### Fragmento seleccionado:
====================

En estos momentos Ninja Gaiden es uno de los juegos más espectaculares a nivel gráfico de los disponibles para Xbox. Destaca especialmente por la calidad de los modelos poligonales de los personajes (la figura de Ryu Hayabusa es perfecta) y sus animaciones. Los distintos modelos tienen comportamientos muy diferenciados. Mientras unos muestran una cautela enorme al enfrentarse a nosotros, como los esbirros Vigoorianos, que no dudan en protegerse tras escudos antidisturbios y dispararnos desde la distancia, otros seres menos racionales y con menos miedo a morir no dudan en lanzarse al ataque por la vía rápida repartiendo manotazos a diestro y siniestro. Todos los movimientos son totalmente fluidos y naturales. El modelo más impresionante del juego es sin duda el gran dragón esquelético que nos encontramos en el sexto capítulo. Su tamaño es tan descomunal que no cabe en la pantalla, y el observar en detalle la calidad de su calavera me ha costado más de un zarpazo.
Los entornos tienen sus más y sus menos. Mayoritariamente nos encontramos en zonas abiertas y de una extensión considerable, aunque en otros momentos exploramos el interior de cuevas o edificios. Los entornos de exterior están muy bien realizados, con una estructura muy creíble y detallada y unas texturas de calidad. Los interiores gozan de gran cantidad de detalles y una estética oriental realmente bella. Un perfecto ejemplo de la belleza de los paisajes es el primer capítulo, donde exploraremos una villa clásica japonesa repleta de preciosas habitaciones de madera y rodeada de grandes montañas.
Las escenas cinemáticas introductorias de cada nivel o de los enemigos de final de nivel también son de un altísimo nivel. Es una auténtica gozada verlas una y otra vez.

====================

### Conjunto de datos:
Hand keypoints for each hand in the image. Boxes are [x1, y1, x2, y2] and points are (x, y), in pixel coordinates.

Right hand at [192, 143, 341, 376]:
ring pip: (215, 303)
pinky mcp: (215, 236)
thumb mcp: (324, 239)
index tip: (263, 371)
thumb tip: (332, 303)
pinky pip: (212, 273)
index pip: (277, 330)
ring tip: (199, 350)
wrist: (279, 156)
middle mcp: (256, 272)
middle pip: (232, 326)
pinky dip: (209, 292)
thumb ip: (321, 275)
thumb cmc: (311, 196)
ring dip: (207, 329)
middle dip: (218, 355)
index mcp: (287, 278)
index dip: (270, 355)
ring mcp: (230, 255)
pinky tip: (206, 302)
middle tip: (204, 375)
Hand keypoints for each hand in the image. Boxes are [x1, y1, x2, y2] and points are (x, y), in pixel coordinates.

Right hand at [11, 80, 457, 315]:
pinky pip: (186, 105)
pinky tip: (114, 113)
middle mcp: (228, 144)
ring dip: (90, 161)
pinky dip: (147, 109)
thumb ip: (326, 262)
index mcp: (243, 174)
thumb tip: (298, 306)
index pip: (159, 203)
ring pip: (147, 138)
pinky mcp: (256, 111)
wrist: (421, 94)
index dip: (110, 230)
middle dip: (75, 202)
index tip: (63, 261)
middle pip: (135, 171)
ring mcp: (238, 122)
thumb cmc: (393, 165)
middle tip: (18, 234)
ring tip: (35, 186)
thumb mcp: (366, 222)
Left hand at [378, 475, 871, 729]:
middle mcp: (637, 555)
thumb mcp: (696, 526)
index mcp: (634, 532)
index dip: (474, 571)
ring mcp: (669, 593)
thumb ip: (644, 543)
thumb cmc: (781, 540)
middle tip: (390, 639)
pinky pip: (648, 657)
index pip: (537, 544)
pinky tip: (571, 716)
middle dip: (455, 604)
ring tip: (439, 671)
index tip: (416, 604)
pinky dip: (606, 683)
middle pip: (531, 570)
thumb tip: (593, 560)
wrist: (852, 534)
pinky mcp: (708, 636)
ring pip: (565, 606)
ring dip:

====================

### Actividades:
(a) Reproduce el pasaje de la reseña de Ninja Gaiden que comienza con las palabras «Los entornos tienen» y concluye con «de grandes montañas.».
(b) Resume la reseña de Ninja Gaiden en dos oraciones.

### Respuestas:
(a)
Los entornos tienen sus más y sus menos. Mayoritariamente nos encontramos en zonas abiertas y de una extensión considerable, aunque en otros momentos exploramos el interior de cuevas o edificios. Los entornos de exterior están muy bien realizados, con una estructura muy creíble y detallada y unas texturas de calidad. Los interiores gozan de gran cantidad de detalles y una estética oriental realmente bella. Un perfecto ejemplo de la belleza de los paisajes es el primer capítulo, donde exploraremos una villa clásica japonesa repleta de preciosas habitaciones de madera y rodeada de grandes montañas.

(b) Ninja Gaiden es uno de los juegos más espectaculares a nivel gráfico de Xbox, sobre todo por la calidad de los modelos poligonales de los personajes y sus animaciones fluidas, con enemigos de comportamientos muy diferenciados y un descomunal dragón esquelético en el sexto capítulo. Los entornos exteriores tienen una estructura creíble y texturas de calidad, los interiores muestran muchos detalles y una bella estética oriental, y las escenas cinemáticas son de un altísimo nivel.